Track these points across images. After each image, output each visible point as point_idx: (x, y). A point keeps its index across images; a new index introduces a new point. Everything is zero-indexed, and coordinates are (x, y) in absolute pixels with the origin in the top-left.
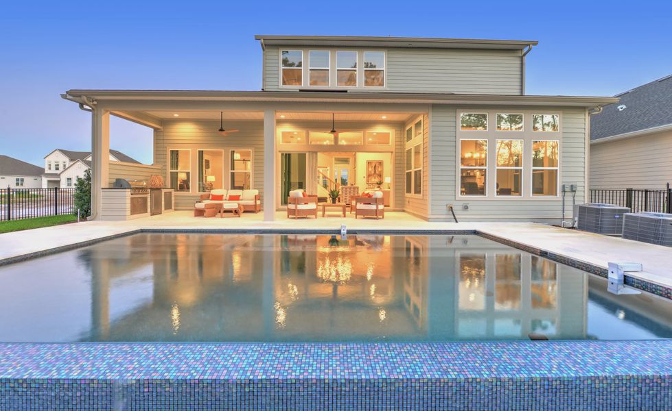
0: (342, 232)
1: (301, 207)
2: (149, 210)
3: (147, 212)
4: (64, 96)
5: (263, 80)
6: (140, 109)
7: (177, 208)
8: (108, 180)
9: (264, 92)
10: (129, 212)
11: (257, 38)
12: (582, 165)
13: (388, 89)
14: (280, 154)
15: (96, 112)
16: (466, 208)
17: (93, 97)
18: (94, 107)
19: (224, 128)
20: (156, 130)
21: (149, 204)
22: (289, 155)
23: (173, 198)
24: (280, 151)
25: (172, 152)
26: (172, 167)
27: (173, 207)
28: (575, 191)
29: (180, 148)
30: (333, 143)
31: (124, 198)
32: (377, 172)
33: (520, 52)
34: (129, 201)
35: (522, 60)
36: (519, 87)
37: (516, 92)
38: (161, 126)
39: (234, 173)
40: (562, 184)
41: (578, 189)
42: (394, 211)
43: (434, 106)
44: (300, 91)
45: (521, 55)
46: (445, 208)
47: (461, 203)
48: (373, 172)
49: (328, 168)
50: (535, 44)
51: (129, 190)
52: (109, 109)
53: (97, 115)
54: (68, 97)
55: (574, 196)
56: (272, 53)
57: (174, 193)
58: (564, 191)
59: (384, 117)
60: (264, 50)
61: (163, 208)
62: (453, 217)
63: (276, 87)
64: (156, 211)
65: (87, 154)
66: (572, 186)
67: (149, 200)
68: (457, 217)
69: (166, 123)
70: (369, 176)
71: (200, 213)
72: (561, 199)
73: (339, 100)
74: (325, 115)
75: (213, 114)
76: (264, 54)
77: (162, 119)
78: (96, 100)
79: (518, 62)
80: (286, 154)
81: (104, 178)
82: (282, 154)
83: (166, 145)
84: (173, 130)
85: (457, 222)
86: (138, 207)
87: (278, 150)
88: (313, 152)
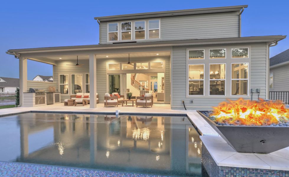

---*---

What this task involves >> Drop the pictures, then reproduce exactly the lines from the one with "62: (453, 217)" through the final line of the listing.

Output of the task >>
62: (453, 217)
63: (276, 87)
64: (156, 211)
65: (87, 154)
66: (572, 186)
67: (149, 200)
68: (457, 217)
69: (166, 123)
70: (369, 176)
71: (200, 213)
72: (561, 199)
73: (339, 100)
74: (325, 115)
75: (213, 114)
76: (264, 54)
77: (162, 119)
78: (96, 100)
79: (518, 62)
80: (286, 154)
81: (104, 178)
82: (282, 154)
83: (166, 145)
84: (173, 130)
85: (457, 222)
86: (138, 207)
87: (278, 150)
88: (313, 152)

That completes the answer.